Leadership Public Schools (LPS), a charter school organization that runs high schools in the San Francisco Bay Area, has teamed up with Gooru, a nonprofit educational tech company, to develop technology to support the schools’ personalized learning model and improve student outcomes.
Both organizations were trying to find better ways to expand their personalized learning plans, according to Thomas Arnett of the Christensen Institute.
LPS was founded in 2002 and serves approximately 1,500 students, most of whom are from low-income backgrounds.
LPS had developed a successful model, but found it difficult to scale beyond the original pilot classrooms. Gooru, on the other hand, had created a platform that was not adequately addressing teachers’ needs. Together, they redesigned Gooru’s technology to align with the LPS model.
Louise Waters, the CEO of LPS, and Prasad Ram, the CEO and founder of Gooru, began meeting for breakfast in September of 2013. A mutual friend introduced them in the hopes that they could work together to solve their problems.
LPS faced a challenge: many of their students were below grade-level in math. They began by creating a course called Academic Numeracy that ninth-graders would take alongside Algebra. However, this was not helping the most advanced learners nor those who were the furthest behind, so math teacher Michael Fauteux began offering after-school sessions with game-like elements, in which they completed activities called “missions” and monitored their own progress.

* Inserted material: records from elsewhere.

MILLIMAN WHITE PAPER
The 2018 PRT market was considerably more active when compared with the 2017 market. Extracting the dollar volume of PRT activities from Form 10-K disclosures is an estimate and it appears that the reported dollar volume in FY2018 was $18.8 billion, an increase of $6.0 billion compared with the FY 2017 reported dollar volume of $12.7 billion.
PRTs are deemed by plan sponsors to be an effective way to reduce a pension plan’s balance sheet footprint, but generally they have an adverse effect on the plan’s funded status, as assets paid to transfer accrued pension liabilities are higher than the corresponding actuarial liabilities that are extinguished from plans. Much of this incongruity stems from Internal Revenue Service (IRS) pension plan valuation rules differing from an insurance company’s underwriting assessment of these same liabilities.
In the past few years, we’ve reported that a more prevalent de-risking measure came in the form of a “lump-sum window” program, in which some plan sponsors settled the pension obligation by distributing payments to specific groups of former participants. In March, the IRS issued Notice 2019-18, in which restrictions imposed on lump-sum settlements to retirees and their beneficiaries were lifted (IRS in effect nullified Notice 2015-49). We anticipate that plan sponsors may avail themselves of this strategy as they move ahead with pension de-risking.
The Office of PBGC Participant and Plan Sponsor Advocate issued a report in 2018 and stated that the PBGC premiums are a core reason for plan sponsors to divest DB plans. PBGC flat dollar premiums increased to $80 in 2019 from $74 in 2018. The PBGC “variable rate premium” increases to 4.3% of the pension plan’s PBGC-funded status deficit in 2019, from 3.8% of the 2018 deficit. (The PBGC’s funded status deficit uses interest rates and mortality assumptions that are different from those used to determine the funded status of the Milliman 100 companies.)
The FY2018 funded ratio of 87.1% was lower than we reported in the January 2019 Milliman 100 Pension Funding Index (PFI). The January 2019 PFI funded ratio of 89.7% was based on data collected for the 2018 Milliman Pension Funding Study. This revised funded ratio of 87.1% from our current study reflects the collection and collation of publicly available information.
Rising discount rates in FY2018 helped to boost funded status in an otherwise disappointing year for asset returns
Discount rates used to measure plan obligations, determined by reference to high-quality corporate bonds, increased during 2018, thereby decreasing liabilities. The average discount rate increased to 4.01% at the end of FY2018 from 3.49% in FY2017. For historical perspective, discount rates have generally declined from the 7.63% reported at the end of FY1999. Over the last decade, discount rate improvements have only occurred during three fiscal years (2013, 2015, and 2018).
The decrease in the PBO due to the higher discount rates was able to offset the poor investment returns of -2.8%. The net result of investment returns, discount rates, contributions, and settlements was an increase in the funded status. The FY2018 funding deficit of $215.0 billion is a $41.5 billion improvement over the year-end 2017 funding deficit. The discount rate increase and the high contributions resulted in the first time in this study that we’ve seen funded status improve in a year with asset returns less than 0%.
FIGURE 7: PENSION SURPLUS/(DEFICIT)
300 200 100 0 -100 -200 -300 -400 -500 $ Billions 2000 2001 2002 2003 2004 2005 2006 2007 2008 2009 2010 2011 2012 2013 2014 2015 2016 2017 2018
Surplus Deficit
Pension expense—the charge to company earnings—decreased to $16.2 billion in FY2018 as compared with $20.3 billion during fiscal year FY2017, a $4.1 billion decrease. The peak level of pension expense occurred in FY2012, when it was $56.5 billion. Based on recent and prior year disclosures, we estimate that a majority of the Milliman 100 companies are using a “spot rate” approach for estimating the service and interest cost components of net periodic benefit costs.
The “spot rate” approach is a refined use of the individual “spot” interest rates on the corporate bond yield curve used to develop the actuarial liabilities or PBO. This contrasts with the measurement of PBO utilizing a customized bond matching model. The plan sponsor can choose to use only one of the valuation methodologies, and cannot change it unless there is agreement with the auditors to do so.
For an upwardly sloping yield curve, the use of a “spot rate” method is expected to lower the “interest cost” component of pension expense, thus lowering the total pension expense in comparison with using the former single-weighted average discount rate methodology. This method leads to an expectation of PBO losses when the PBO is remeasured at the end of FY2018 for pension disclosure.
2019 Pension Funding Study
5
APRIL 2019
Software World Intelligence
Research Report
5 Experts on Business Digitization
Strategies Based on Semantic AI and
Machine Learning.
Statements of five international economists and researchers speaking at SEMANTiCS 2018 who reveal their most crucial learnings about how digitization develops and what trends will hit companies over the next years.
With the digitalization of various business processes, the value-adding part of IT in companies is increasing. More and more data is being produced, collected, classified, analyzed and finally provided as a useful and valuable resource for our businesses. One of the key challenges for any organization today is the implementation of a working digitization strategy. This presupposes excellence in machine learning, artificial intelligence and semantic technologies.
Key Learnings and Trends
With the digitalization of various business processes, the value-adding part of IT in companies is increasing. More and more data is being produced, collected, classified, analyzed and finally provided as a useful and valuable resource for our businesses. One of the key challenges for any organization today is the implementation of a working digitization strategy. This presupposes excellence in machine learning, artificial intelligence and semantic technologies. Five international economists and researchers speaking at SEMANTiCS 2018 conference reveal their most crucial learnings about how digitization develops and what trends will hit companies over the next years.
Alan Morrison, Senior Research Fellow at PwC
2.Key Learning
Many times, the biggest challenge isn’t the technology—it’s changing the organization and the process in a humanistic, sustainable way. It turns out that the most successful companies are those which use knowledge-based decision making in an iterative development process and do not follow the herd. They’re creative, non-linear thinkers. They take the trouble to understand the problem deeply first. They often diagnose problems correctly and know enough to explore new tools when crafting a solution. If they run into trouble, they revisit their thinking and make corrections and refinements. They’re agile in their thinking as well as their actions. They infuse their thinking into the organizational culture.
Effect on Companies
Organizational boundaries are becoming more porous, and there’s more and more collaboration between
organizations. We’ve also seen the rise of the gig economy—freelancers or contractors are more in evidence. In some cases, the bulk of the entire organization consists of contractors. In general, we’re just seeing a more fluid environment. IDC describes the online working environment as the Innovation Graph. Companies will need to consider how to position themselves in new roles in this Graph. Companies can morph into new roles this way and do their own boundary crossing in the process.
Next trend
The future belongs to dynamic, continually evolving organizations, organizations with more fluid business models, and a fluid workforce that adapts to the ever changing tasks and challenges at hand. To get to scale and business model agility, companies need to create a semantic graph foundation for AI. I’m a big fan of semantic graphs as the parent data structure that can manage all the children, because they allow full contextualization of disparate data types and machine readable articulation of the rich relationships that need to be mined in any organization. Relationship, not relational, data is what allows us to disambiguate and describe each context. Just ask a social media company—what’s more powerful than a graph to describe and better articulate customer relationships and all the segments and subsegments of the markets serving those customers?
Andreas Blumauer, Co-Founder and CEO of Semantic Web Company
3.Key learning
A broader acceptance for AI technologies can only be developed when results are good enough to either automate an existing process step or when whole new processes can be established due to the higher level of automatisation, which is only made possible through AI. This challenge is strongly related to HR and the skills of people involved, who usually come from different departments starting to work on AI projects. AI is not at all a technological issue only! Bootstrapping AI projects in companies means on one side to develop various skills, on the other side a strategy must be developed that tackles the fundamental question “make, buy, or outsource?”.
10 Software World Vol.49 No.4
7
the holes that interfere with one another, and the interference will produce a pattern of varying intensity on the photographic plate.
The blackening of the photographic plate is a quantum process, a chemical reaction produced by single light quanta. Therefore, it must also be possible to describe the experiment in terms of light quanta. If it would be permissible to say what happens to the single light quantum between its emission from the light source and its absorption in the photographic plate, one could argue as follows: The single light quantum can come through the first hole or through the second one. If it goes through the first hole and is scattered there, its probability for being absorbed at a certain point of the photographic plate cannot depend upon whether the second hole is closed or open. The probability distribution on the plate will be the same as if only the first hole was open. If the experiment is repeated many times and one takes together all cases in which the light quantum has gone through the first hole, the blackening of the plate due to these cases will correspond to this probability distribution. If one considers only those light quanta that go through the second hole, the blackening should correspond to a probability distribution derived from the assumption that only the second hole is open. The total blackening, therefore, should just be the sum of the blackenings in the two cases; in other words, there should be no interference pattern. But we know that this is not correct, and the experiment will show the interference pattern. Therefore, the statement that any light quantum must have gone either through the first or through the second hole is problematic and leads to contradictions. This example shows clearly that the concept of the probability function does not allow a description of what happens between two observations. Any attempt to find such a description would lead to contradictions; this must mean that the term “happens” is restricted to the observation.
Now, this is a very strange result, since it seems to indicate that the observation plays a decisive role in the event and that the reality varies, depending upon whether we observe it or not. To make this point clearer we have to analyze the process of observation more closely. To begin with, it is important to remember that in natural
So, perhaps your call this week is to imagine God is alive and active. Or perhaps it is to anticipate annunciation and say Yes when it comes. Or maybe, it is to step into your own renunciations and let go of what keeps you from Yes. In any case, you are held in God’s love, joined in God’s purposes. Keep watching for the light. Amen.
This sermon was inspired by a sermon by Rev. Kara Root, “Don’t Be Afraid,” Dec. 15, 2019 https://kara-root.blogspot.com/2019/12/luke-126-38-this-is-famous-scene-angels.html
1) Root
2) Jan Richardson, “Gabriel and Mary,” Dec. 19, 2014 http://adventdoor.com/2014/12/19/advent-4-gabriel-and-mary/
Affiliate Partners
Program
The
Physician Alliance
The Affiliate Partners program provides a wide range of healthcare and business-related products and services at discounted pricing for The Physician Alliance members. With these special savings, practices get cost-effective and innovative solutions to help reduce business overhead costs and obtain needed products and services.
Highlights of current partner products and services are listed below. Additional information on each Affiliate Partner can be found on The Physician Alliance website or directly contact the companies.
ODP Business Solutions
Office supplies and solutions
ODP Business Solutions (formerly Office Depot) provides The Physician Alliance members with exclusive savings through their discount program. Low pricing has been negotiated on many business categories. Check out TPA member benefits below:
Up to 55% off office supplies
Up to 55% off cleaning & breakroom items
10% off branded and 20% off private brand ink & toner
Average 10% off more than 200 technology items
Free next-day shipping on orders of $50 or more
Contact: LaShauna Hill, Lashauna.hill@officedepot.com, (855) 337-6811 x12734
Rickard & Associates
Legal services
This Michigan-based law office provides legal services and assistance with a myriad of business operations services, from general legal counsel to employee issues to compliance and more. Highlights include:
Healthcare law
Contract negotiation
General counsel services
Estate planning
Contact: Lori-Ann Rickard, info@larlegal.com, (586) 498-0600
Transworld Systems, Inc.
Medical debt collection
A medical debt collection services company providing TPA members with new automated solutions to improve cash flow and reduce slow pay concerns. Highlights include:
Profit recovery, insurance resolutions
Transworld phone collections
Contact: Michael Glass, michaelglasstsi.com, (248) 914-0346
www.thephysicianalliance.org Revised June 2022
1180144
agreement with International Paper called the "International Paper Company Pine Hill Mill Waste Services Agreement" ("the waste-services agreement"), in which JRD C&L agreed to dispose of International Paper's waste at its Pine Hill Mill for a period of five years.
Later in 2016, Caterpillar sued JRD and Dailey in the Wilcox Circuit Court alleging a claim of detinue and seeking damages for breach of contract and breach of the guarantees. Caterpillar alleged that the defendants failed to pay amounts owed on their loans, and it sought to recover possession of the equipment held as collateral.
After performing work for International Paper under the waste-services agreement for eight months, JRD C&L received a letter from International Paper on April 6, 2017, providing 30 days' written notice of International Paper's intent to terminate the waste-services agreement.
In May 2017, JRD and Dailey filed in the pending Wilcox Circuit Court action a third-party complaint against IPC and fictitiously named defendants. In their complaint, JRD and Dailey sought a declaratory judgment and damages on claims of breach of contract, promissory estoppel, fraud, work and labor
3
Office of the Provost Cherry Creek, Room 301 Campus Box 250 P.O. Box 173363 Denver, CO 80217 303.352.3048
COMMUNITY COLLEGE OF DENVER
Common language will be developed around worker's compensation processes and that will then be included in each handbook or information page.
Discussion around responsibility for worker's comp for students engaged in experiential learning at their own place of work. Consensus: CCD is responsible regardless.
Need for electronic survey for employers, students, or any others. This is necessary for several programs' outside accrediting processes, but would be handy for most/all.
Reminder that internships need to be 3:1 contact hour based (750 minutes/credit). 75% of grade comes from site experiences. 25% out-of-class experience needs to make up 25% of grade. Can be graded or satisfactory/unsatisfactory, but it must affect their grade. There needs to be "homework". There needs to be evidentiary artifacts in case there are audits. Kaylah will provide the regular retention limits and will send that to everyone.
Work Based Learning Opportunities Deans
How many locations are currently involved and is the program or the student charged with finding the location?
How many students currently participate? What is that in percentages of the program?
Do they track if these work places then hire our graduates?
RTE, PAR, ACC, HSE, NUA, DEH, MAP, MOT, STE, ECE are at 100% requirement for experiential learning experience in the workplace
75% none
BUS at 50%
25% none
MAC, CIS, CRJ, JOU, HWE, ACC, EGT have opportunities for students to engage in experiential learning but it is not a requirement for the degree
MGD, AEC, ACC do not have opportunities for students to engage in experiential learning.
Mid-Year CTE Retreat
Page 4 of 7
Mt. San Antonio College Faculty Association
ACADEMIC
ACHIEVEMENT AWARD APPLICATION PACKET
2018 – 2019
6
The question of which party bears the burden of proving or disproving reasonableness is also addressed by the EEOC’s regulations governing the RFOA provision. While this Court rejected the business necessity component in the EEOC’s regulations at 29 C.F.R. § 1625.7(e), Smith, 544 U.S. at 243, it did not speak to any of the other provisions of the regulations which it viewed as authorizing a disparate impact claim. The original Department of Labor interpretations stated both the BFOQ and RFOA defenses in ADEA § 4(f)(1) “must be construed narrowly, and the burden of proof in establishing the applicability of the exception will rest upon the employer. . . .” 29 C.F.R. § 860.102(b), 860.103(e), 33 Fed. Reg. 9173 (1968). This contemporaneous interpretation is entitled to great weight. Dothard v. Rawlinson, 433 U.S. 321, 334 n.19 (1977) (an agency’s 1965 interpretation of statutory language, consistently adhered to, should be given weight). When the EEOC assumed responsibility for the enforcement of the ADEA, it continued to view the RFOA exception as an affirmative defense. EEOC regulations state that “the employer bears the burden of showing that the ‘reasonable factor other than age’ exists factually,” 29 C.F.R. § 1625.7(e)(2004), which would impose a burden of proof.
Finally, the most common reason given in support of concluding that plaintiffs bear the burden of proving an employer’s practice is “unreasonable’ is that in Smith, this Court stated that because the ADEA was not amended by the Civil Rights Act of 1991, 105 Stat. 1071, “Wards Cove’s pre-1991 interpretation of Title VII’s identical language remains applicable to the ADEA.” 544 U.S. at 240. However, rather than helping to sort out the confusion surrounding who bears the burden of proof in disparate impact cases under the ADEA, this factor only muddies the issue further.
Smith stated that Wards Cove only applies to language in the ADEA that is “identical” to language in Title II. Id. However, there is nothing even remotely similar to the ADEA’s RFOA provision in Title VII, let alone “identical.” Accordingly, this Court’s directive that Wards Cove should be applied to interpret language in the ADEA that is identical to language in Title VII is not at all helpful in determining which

He then implemented “Learning Lists” on Google Sheets to digitize the data.
The system was effective and other schools wanted in, but they had trouble scaling a spreadsheet to go beyond pilot classrooms.
Gooru’s platform was like a search engine that allowed teachers to curate and share collections of educational resources on particular topics, but teachers were having trouble integrating these collections into the classroom, which limited the impact on students.
In 2014, they received grants for the project and solidified their partnership.
The companies say that four elements guided their partnership: teaching practices influenced the technology rather than the other way around, they used intensive collaboration, design assumptions were tested in classrooms, and both organizations had business models that prioritized the partnership.
In the words of Amara Humphry, Gooru’s co-founder:
“When you design you make a lot of assumptions. Because we’re not teachers, every single thing we draw into our designs is an assumption. After you make those assumptions, you can go validate them with a group of users. But it is a lot easier to just ask someone who has the answers.”
Now the two companies are working to scale their creations for other schools.
As Arnett notes in the conclusion to his paper on the creation process of the partnership:
“LPS and Gooru’s story presents an interesting variation on the theme of so-called “build versus buy” decisions facing innovative school systems. Their example suggests that when a school system finds building technology to be infeasible and buying off-the-shelf technology to be impractical, a viable third-way approach is to partner with a technology developer. Furthermore, their partnership lends a number of important insights regarding the circumstances required for a successful partnership.”